Records shown:
┌──

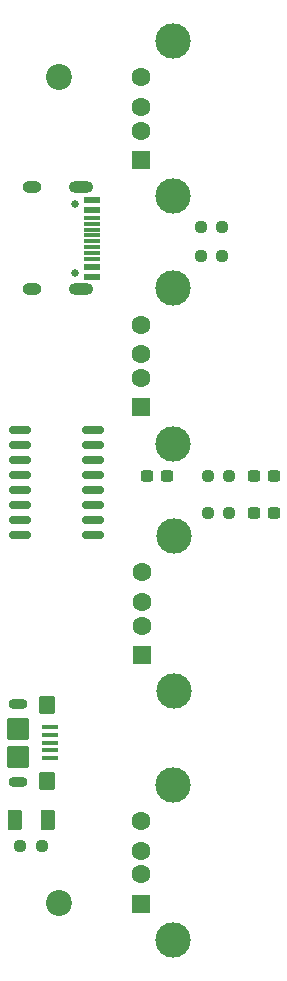
<source format=gbr>
%TF.GenerationSoftware,KiCad,Pcbnew,7.0.7*%
%TF.CreationDate,2024-04-05T12:31:17-04:00*%
%TF.ProjectId,HS8836A_USBC_hub,48533838-3336-4415-9f55-5342435f6875,rev?*%
%TF.SameCoordinates,Original*%
%TF.FileFunction,Soldermask,Top*%
%TF.FilePolarity,Negative*%
%FSLAX46Y46*%
G04 Gerber Fmt 4.6, Leading zero omitted, Abs format (unit mm)*
G04 Created by KiCad (PCBNEW 7.0.7) date 2024-04-05 12:31:17*
%MOMM*%
%LPD*%
G01*
G04 APERTURE LIST*
G04 Aperture macros list*
%AMRoundRect*
0 Rectangle with rounded corners*
0 $1 Rounding radius*
0 $2 $3 $4 $5 $6 $7 $8 $9 X,Y pos of 4 corners*
0 Add a 4 corners polygon primitive as box body*
4,1,4,$2,$3,$4,$5,$6,$7,$8,$9,$2,$3,0*
0 Add four circle primitives for the rounded corners*
1,1,$1+$1,$2,$3*
1,1,$1+$1,$4,$5*
1,1,$1+$1,$6,$7*
1,1,$1+$1,$8,$9*
0 Add four rect primitives between the rounded corners*
20,1,$1+$1,$2,$3,$4,$5,0*
20,1,$1+$1,$4,$5,$6,$7,0*
20,1,$1+$1,$6,$7,$8,$9,0*
20,1,$1+$1,$8,$9,$2,$3,0*%
G04 Aperture macros list end*
%ADD10C,2.200000*%
%ADD11RoundRect,0.250000X-0.375000X-0.625000X0.375000X-0.625000X0.375000X0.625000X-0.375000X0.625000X0*%
%ADD12RoundRect,0.237500X0.250000X0.237500X-0.250000X0.237500X-0.250000X-0.237500X0.250000X-0.237500X0*%
%ADD13RoundRect,0.237500X0.300000X0.237500X-0.300000X0.237500X-0.300000X-0.237500X0.300000X-0.237500X0*%
%ADD14RoundRect,0.100000X-0.575000X0.100000X-0.575000X-0.100000X0.575000X-0.100000X0.575000X0.100000X0*%
%ADD15O,1.600000X0.900000*%
%ADD16RoundRect,0.250000X-0.450000X0.550000X-0.450000X-0.550000X0.450000X-0.550000X0.450000X0.550000X0*%
%ADD17RoundRect,0.250000X-0.700000X0.700000X-0.700000X-0.700000X0.700000X-0.700000X0.700000X0.700000X0*%
%ADD18R,1.500000X1.600000*%
%ADD19C,1.600000*%
%ADD20C,3.000000*%
%ADD21RoundRect,0.162500X-0.750000X-0.162500X0.750000X-0.162500X0.750000X0.162500X-0.750000X0.162500X0*%
%ADD22RoundRect,0.237500X-0.300000X-0.237500X0.300000X-0.237500X0.300000X0.237500X-0.300000X0.237500X0*%
%ADD23RoundRect,0.237500X-0.250000X-0.237500X0.250000X-0.237500X0.250000X0.237500X-0.250000X0.237500X0*%
%ADD24C,0.650000*%
%ADD25R,1.450000X0.600000*%
%ADD26R,1.450000X0.300000*%
%ADD27O,2.100000X1.000000*%
%ADD28O,1.600000X1.000000*%
G04 APERTURE END LIST*
D10*
%TO.C,H1*%
X145000000Y-64000000D03*
%TD*%
D11*
%TO.C,D1*%
X141200000Y-126900000D03*
X144000000Y-126900000D03*
%TD*%
D12*
%TO.C,R2*%
X159385000Y-100965000D03*
X157560000Y-100965000D03*
%TD*%
D13*
%TO.C,C2*%
X154125000Y-97790000D03*
X152400000Y-97790000D03*
%TD*%
D14*
%TO.C,J6*%
X144175000Y-119100000D03*
X144175000Y-119750000D03*
X144175000Y-120400000D03*
X144175000Y-121050000D03*
X144175000Y-121700000D03*
D15*
X141500000Y-117100000D03*
D16*
X143950000Y-117200000D03*
D17*
X141500000Y-119200000D03*
X141500000Y-121600000D03*
D16*
X143950000Y-123600000D03*
D15*
X141500000Y-123700000D03*
%TD*%
D18*
%TO.C,J2*%
X151866000Y-134022000D03*
D19*
X151866000Y-131522000D03*
X151866000Y-129522000D03*
X151866000Y-127022000D03*
D20*
X154576000Y-137092000D03*
X154576000Y-123952000D03*
%TD*%
D18*
%TO.C,J5*%
X151866000Y-71064000D03*
D19*
X151866000Y-68564000D03*
X151866000Y-66564000D03*
X151866000Y-64064000D03*
D20*
X154576000Y-74134000D03*
X154576000Y-60994000D03*
%TD*%
D21*
%TO.C,U1*%
X141653000Y-93890000D03*
X141653000Y-95160000D03*
X141653000Y-96430000D03*
X141653000Y-97700000D03*
X141653000Y-98970000D03*
X141653000Y-100240000D03*
X141653000Y-101510000D03*
X141653000Y-102780000D03*
X147828000Y-102780000D03*
X147828000Y-101510000D03*
X147828000Y-100240000D03*
X147828000Y-98970000D03*
X147828000Y-97700000D03*
X147828000Y-96430000D03*
X147828000Y-95160000D03*
X147828000Y-93890000D03*
%TD*%
D22*
%TO.C,C3*%
X161470000Y-97790000D03*
X163195000Y-97790000D03*
%TD*%
D12*
%TO.C,R3*%
X143500000Y-129100000D03*
X141675000Y-129100000D03*
%TD*%
D18*
%TO.C,J3*%
X151976000Y-112974000D03*
D19*
X151976000Y-110474000D03*
X151976000Y-108474000D03*
X151976000Y-105974000D03*
D20*
X154686000Y-116044000D03*
X154686000Y-102904000D03*
%TD*%
D10*
%TO.C,H2*%
X145000000Y-134000000D03*
%TD*%
D18*
%TO.C,J4*%
X151892000Y-92000000D03*
D19*
X151892000Y-89500000D03*
X151892000Y-87500000D03*
X151892000Y-85000000D03*
D20*
X154602000Y-95070000D03*
X154602000Y-81930000D03*
%TD*%
D12*
%TO.C,R1*%
X159385000Y-97790000D03*
X157560000Y-97790000D03*
%TD*%
D23*
%TO.C,R4*%
X156975000Y-76700000D03*
X158800000Y-76700000D03*
%TD*%
D24*
%TO.C,J1*%
X146312000Y-74810000D03*
X146312000Y-80590000D03*
D25*
X147757000Y-74450000D03*
X147757000Y-75250000D03*
D26*
X147757000Y-76450000D03*
X147757000Y-77450000D03*
X147757000Y-77950000D03*
X147757000Y-78950000D03*
D25*
X147757000Y-80150000D03*
X147757000Y-80950000D03*
X147757000Y-80950000D03*
X147757000Y-80150000D03*
D26*
X147757000Y-79450000D03*
X147757000Y-78450000D03*
X147757000Y-76950000D03*
X147757000Y-75950000D03*
D25*
X147757000Y-75250000D03*
X147757000Y-74450000D03*
D27*
X146842000Y-73380000D03*
D28*
X142662000Y-73380000D03*
D27*
X146842000Y-82020000D03*
D28*
X142662000Y-82020000D03*
%TD*%
D23*
%TO.C,R5*%
X156975000Y-79200000D03*
X158800000Y-79200000D03*
%TD*%
D22*
%TO.C,C1*%
X161470000Y-100965000D03*
X163195000Y-100965000D03*
%TD*%
M02*

</source>
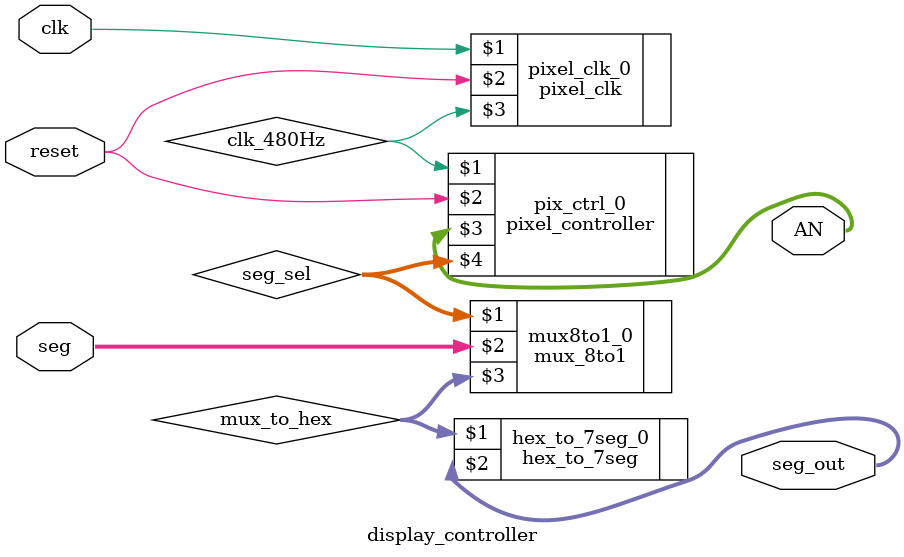
<source format=v>
`timescale 1ns / 1ps


/***************************************************************************
 * File Name: display_controller.v
 * Project: Lab 05, Register Files
 * Designer: Juan Saavedra, Brianna Segura
 * Email: juan.saavedra01@student.csulb.edu
 * Rev. Date: Oct. 17, 2018
 *
 * Purpose: This module instantiates one instance of pixel_clk, pixel_controller,
 * mux_8to1, and hex_to_7seg. 
 * The clk input is connected directly to the board's 100MHz clock and used as
 * the clock input for the pixel_clk. The pixel_clk outputs a 480Hz clock which
 * serves as the clock input for the pixel_controller module.
 * The pixel_controller is an autonomous Moore finite state machine with eight
 * states, in addition to the default. The pixel_controller generates the an 
 * 8-bit AN output used to enable each of the eight 7-segment displays one at
 * a time. Simultaneously, the pixel_controller also outputs a 3-bit seg_sel 
 * bus which connects to the mux_8to1 module. 
 * The mux_8to1 module takes a 32-bit bus seg as an input, which is then broken 
 * down into groups of 4-bits (nibbles). The seg_sel bus is used to select 
 * which of the eight nibbles will be passed to the hex_to_7seg
 * via the 4-bit mux_to_hex bus, which connects the mux_8to1 y output to the
 * hex_to_7seg hex_in input. The hex_to_7seg module then translates the
 * 4-bit hex input into its corresponding 7-segment display equivalent, which 
 * is outputed via a 7-bit seg_out bus.
 *
 * Notes: 
***************************************************************************/

module display_controller(
    input           clk,
    input           reset,
    input   [31:0]  seg,
    output  [7:0]   AN,
    output  [6:0]   seg_out
    );
    
    wire        clk_480Hz   ;
    wire [2:0]  seg_sel     ;
    wire [3:0]  mux_to_hex  ;
    
    // module pixel_clk(input clk_in, input reset, output reg clk_out);
    pixel_clk pixel_clk_0(clk, reset, clk_480Hz)                ;
    
    // module pixel_controller(input clk, input reset, 
    // output reg [7:0] AN, output reg [2:0] seg_sel);
    pixel_controller pix_ctrl_0 (clk_480Hz, reset, AN, seg_sel) ;
    
    // module mux_8to1(input [2:0] sel, input [31:0] d, output reg [3:0] Y);
    mux_8to1 mux8to1_0 (seg_sel, seg, mux_to_hex)               ;
    
    // module hex_to_7seg(input [3:0] hex_in, output reg [6:0] seg_out);
    hex_to_7seg hex_to_7seg_0 (mux_to_hex, seg_out)             ;
    
endmodule

</source>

└──

Problem to solve:
Everything above from the line containing "X141653000Y-98970000D03*" down to the line containing "X161470000Y-97790000D03*" is to be transcribed exactly, with both of those lines included and nothing else added.

Solved problem:
X141653000Y-98970000D03*
X141653000Y-100240000D03*
X141653000Y-101510000D03*
X141653000Y-102780000D03*
X147828000Y-102780000D03*
X147828000Y-101510000D03*
X147828000Y-100240000D03*
X147828000Y-98970000D03*
X147828000Y-97700000D03*
X147828000Y-96430000D03*
X147828000Y-95160000D03*
X147828000Y-93890000D03*
%TD*%
D22*
%TO.C,C3*%
X161470000Y-97790000D03*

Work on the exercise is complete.